Influence of structural defect and sample size on thermal conductivity of gallium selenide/graphene

Abstract

The thermal conductivity (TC) of graphene-based vertical stacking material has recently attracted a lot of researchers based on its ability to help the thermal management of nanoelectronics devices due to the multifunctional properties of these engineered materials. Herein, we analyze the thermal conductivity of pristine/nanoporous gallium selenide/graphene heterostructure (GaSeGrHs) and gallium selenide (GaSe) using non-equilibrium molecular dynamics (NEMD) simulations.

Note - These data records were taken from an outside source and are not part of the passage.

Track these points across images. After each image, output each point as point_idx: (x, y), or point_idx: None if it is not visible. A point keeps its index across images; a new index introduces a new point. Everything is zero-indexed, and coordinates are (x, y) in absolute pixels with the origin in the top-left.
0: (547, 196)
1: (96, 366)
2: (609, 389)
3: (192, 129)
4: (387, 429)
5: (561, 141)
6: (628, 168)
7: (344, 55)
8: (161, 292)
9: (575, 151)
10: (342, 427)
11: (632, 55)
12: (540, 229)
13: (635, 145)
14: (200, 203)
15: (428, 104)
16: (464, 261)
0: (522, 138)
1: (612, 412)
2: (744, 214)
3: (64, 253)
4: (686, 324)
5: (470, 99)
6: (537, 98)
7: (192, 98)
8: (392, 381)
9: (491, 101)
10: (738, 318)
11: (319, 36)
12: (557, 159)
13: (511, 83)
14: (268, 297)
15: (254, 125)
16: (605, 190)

The influence of temperature difference/averaged temperature/sample length/pore shape on GaSeGrHs and GaSe was investigated. Due to the high graphene substrate's TC, the TC of the GaSeGrHs sheet is much bigger than the GaSe sheet. The results calculated by NEMD are similar to those calculated from the theoretical prediction formula and unaffected by temperature differences between the two thermal sources of hot and cold. Besides, the thermal conductivities of nanoporous GaSeGrHs are notably smaller than those of pristine ones. Also, the pore shapes can finely tune the TCs as well as the distribution of temperature around the membrane pore. Besides, the TC of pristine GaSeGrHs increases as the sample size rises from 10 to 70 nm and the temperature drops from 800 K to 100 K. In fact, with increasing average temperature, the GaSeGrHs TC drops 64 % and 54.7 % in ZZ and AC directions compared to the GaSe TC with 88.66 % and 89.66 %, respectively. Overall, the study would better understand the thermal conductivity of GaSeGrHs under various investigated conditions. It would extend its successful applications of these 2D materials in nanoelectronic, spintronic, and thermoelectric devices.